[DATA EXTRACT — start]
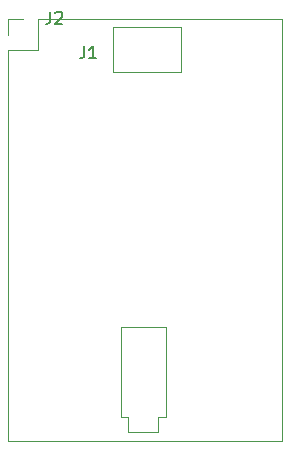
<source format=gbr>
G04 #@! TF.GenerationSoftware,KiCad,Pcbnew,(5.1.5)-3*
G04 #@! TF.CreationDate,2020-05-03T22:18:41-05:00*
G04 #@! TF.ProjectId,SoundAdapter28Pto22P,536f756e-6441-4646-9170-746572323850,rev?*
G04 #@! TF.SameCoordinates,Original*
G04 #@! TF.FileFunction,Legend,Top*
G04 #@! TF.FilePolarity,Positive*
%FSLAX46Y46*%
G04 Gerber Fmt 4.6, Leading zero omitted, Abs format (unit mm)*
G04 Created by KiCad (PCBNEW (5.1.5)-3) date 2020-05-03 22:18:41*
%MOMM*%
%LPD*%
G04 APERTURE LIST*
%ADD10C,0.120000*%
%ADD11C,0.150000*%
G04 APERTURE END LIST*
D10*
X115366501Y-118480501D02*
X138566501Y-118480501D01*
X115366501Y-85400501D02*
X115366501Y-118480501D01*
X138566501Y-82800501D02*
X138566501Y-118480501D01*
X115366501Y-85400501D02*
X117966501Y-85400501D01*
X117966501Y-85400501D02*
X117966501Y-82800501D01*
X117966501Y-82800501D02*
X138566501Y-82800501D01*
X115366501Y-84130501D02*
X115366501Y-82800501D01*
X115366501Y-82800501D02*
X116696501Y-82800501D01*
X124951501Y-108895501D02*
X128761501Y-108895501D01*
X124951501Y-108895501D02*
X124951501Y-116515501D01*
X124951501Y-116515501D02*
X125586501Y-116515501D01*
X125586501Y-116515501D02*
X125586501Y-117785501D01*
X128761501Y-108895501D02*
X128761501Y-116515501D01*
X128126501Y-116515501D02*
X128761501Y-116515501D01*
X128126501Y-116515501D02*
X128126501Y-117785501D01*
X125586501Y-117785501D02*
X128126501Y-117785501D01*
X124316501Y-83495501D02*
X130031501Y-83495501D01*
X130031501Y-83495501D02*
X130031501Y-87305501D01*
X130031501Y-87305501D02*
X124316501Y-87305501D01*
X124316501Y-87305501D02*
X124316501Y-83495501D01*
D11*
X118983166Y-82192880D02*
X118983166Y-82907166D01*
X118935547Y-83050023D01*
X118840309Y-83145261D01*
X118697452Y-83192880D01*
X118602214Y-83192880D01*
X119411738Y-82288119D02*
X119459357Y-82240500D01*
X119554595Y-82192880D01*
X119792690Y-82192880D01*
X119887928Y-82240500D01*
X119935547Y-82288119D01*
X119983166Y-82383357D01*
X119983166Y-82478595D01*
X119935547Y-82621452D01*
X119364119Y-83192880D01*
X119983166Y-83192880D01*
X121840666Y-85113880D02*
X121840666Y-85828166D01*
X121793047Y-85971023D01*
X121697809Y-86066261D01*
X121554952Y-86113880D01*
X121459714Y-86113880D01*
X122840666Y-86113880D02*
X122269238Y-86113880D01*
X122554952Y-86113880D02*
X122554952Y-85113880D01*
X122459714Y-85256738D01*
X122364476Y-85351976D01*
X122269238Y-85399595D01*
M02*

</source>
[DATA EXTRACT — finish]
WORK TASK. For the word "KiCad", find every line in the data that holds it and copy that line.

ANSWER TO THIS PROBLEM.
G04 #@! TF.GenerationSoftware,KiCad,Pcbnew,(5.1.5)-3*
G04 Created by KiCad (PCBNEW (5.1.5)-3) date 2020-05-03 22:18:41*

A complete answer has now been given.